▸ **Work to be completed**
Pull out every line of the records that contains the string "Reject".

▸ **Stored data entries**

** BEGIN **

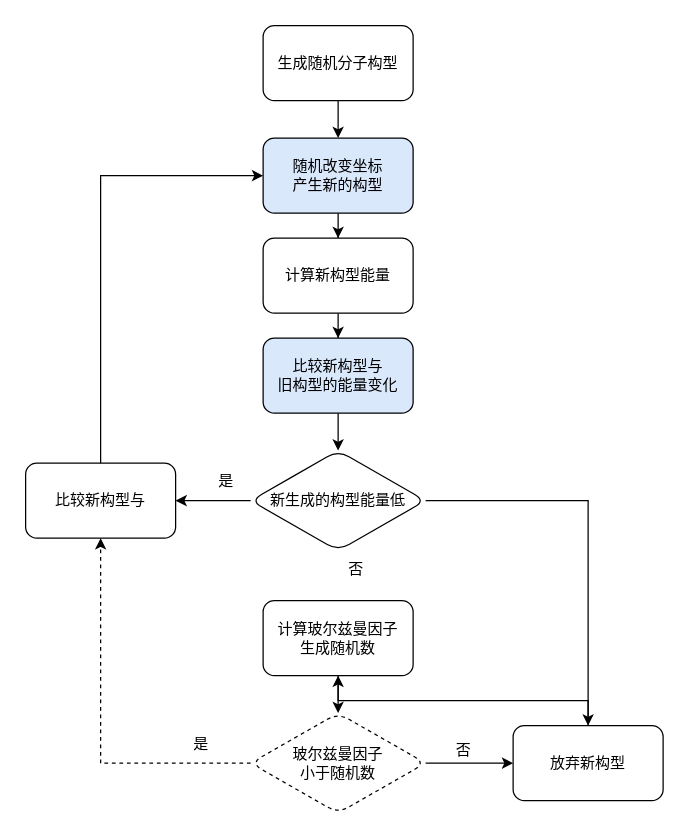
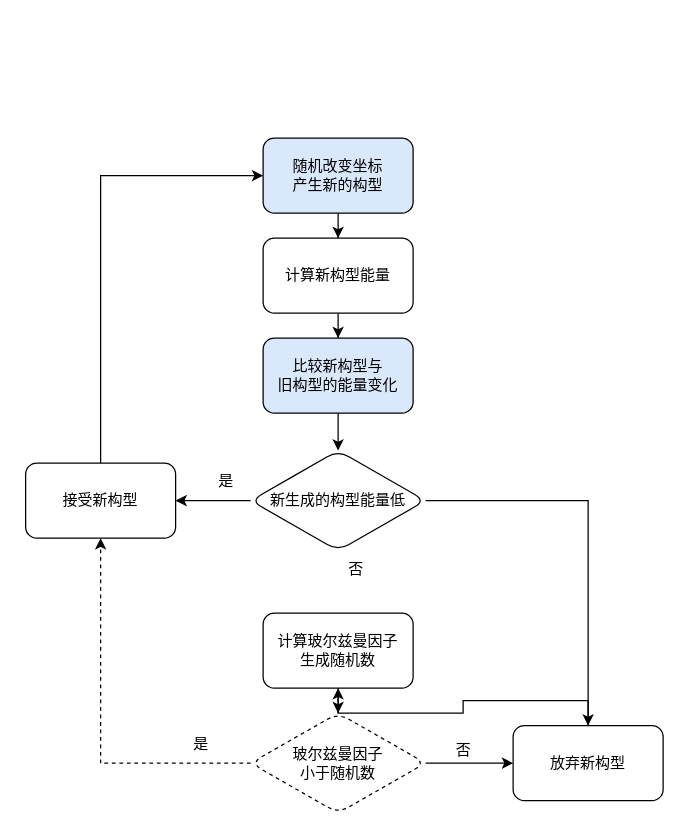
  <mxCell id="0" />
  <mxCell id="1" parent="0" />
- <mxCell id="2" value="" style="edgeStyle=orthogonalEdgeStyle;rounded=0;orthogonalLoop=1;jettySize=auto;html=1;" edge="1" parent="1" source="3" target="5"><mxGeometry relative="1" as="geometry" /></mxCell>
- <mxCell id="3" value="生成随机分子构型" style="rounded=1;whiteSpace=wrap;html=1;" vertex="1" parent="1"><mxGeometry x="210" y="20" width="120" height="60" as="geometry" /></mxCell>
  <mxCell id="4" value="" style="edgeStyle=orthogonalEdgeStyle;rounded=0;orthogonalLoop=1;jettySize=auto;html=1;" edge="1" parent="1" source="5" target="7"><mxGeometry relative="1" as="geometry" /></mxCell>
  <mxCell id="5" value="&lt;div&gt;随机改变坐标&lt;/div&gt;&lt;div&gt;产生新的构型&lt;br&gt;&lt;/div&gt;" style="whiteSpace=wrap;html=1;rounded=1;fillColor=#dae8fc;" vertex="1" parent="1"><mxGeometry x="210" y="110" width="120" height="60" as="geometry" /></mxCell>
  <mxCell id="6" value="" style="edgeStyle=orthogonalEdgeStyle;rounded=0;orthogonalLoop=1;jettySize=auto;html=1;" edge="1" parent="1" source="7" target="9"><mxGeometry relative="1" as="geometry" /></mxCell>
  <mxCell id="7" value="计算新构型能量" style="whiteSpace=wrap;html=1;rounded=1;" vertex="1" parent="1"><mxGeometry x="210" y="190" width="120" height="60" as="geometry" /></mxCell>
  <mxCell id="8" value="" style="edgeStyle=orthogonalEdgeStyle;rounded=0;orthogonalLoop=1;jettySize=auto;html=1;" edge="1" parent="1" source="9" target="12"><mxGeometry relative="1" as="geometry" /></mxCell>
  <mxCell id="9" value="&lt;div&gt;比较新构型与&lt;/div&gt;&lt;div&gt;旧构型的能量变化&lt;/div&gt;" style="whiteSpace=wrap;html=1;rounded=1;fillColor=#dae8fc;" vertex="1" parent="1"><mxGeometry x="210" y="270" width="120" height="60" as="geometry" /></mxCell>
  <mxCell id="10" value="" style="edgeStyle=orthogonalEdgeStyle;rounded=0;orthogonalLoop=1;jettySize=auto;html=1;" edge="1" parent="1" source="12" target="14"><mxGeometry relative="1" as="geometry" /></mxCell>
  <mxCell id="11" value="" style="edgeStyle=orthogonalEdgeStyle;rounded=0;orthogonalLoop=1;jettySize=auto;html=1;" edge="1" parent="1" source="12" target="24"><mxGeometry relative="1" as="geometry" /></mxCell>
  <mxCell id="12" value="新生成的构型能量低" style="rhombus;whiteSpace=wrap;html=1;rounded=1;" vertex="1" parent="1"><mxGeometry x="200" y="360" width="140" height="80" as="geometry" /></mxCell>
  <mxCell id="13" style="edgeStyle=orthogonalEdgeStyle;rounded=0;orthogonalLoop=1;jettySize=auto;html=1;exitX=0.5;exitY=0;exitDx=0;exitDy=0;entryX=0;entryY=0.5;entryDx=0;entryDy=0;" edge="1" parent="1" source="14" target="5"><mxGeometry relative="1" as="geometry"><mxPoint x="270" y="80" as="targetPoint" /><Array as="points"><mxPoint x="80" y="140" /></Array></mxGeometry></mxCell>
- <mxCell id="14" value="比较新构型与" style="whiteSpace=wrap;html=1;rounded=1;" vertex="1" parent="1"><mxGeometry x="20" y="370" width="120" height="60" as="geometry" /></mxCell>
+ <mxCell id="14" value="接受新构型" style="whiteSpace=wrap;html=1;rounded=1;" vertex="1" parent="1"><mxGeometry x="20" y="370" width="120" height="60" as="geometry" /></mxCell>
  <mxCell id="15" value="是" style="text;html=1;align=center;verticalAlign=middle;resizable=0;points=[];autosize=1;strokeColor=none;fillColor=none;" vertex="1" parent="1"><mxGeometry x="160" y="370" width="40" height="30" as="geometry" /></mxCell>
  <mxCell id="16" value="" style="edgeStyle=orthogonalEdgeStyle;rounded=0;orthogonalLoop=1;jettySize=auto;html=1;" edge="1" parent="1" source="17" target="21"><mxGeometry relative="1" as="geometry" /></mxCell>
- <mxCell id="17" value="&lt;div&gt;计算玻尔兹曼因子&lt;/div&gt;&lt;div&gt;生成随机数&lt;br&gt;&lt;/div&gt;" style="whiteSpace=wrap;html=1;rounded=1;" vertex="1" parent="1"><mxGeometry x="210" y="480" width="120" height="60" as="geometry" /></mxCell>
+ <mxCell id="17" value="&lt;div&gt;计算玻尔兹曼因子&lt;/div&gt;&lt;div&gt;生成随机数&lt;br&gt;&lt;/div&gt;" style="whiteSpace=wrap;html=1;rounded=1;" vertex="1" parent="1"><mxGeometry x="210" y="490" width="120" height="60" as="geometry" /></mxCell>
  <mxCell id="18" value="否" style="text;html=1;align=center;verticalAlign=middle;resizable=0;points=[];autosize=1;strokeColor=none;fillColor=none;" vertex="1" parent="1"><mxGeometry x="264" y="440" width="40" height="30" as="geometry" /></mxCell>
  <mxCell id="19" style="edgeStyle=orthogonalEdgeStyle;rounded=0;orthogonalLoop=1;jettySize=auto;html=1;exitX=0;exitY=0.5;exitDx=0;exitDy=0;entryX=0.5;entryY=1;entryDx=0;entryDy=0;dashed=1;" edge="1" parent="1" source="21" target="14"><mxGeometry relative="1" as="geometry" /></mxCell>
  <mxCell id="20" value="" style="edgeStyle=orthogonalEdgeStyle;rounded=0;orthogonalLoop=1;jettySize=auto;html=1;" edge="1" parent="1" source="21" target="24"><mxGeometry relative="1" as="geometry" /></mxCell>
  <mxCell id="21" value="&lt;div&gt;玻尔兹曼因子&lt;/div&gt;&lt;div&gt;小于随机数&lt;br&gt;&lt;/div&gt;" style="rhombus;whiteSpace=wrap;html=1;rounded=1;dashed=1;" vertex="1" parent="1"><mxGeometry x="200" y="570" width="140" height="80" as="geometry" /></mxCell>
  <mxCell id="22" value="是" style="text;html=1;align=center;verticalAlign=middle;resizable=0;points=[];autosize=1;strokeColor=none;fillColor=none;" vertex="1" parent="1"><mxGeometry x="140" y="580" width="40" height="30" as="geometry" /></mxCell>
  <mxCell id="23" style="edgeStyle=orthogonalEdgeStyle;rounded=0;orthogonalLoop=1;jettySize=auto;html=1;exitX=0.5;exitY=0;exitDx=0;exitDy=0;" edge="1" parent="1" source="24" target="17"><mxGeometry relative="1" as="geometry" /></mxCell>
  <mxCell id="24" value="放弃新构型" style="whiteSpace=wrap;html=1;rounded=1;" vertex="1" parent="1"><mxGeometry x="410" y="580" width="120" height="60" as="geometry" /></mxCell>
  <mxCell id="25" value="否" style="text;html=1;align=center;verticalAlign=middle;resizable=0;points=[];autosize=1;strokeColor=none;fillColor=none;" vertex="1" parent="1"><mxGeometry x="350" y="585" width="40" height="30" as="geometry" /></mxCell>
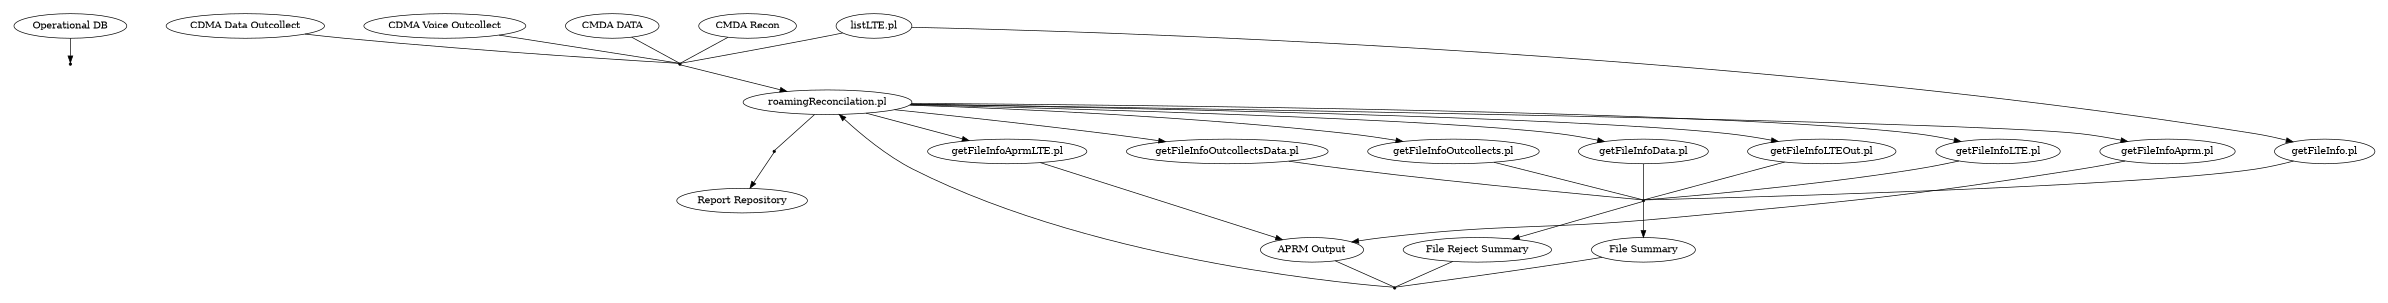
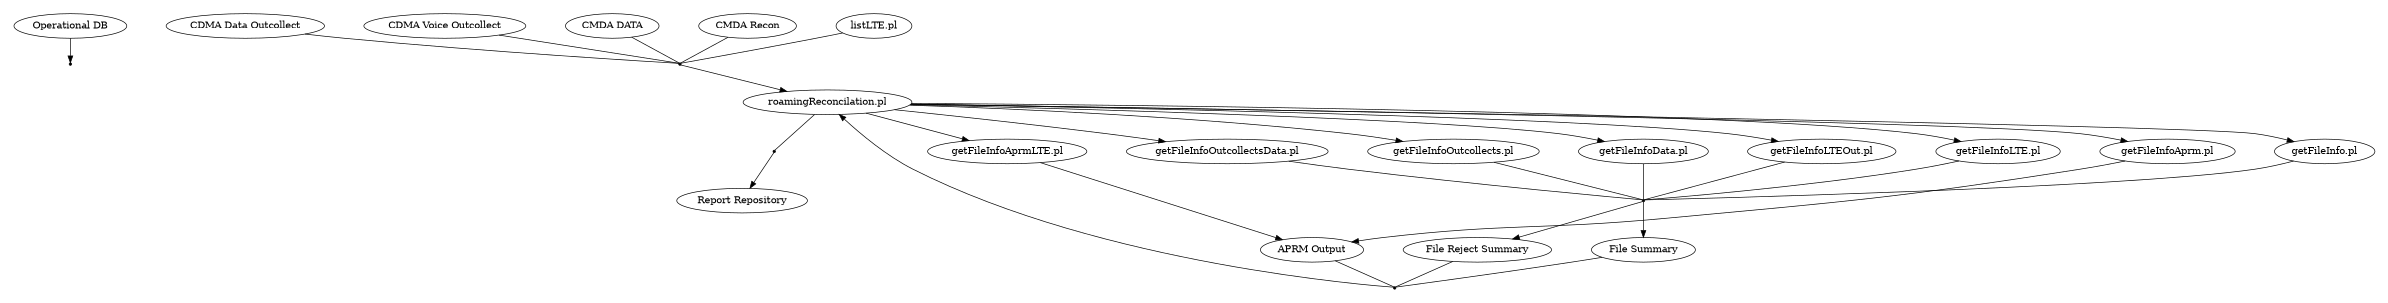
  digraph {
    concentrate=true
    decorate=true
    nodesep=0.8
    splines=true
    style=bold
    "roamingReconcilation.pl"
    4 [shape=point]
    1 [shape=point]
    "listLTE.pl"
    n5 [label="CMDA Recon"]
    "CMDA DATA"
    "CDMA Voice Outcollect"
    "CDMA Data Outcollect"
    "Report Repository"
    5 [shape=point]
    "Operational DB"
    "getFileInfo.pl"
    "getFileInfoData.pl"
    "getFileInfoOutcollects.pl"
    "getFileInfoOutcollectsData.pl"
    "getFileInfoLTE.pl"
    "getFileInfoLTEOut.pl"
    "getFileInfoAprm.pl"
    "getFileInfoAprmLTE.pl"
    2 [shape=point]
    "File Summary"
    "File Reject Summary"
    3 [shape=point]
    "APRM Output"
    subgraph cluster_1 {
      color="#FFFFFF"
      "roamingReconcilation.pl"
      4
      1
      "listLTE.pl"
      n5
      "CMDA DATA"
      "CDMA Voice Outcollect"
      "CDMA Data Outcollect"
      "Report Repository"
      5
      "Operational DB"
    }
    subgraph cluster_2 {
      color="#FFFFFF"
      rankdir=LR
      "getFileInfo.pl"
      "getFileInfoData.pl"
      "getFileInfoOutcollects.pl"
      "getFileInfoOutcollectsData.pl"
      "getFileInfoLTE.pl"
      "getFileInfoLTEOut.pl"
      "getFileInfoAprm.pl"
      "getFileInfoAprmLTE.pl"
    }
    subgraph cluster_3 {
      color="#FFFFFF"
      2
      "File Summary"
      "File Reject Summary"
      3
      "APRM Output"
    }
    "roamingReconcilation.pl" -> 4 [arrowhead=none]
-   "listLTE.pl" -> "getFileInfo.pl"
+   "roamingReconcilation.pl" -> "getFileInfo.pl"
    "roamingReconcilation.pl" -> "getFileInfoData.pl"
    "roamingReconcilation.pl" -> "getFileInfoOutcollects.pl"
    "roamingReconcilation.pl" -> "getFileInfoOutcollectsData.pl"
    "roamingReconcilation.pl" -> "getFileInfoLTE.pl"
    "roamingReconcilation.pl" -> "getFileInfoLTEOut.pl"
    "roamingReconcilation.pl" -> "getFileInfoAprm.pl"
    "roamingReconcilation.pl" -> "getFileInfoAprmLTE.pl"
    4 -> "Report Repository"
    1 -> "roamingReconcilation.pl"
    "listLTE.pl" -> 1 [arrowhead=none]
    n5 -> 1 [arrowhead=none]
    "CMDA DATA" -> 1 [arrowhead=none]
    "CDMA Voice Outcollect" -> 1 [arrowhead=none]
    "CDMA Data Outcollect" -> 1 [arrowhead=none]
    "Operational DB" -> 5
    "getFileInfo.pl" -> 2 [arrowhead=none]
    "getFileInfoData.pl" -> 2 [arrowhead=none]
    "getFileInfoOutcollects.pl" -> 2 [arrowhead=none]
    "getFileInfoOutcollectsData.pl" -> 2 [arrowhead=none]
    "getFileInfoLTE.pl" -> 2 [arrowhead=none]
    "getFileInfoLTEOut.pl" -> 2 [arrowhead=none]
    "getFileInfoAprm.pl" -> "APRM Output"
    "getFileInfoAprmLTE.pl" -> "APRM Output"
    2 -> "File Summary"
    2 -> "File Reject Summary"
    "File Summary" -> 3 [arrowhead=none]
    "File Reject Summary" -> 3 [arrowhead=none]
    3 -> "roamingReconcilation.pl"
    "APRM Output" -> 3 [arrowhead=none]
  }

** END **

▸ **Output for this exercise**
    "File Reject Summary"
      "File Reject Summary"
    2 -> "File Reject Summary"
    "File Reject Summary" -> 3 [arrowhead=none]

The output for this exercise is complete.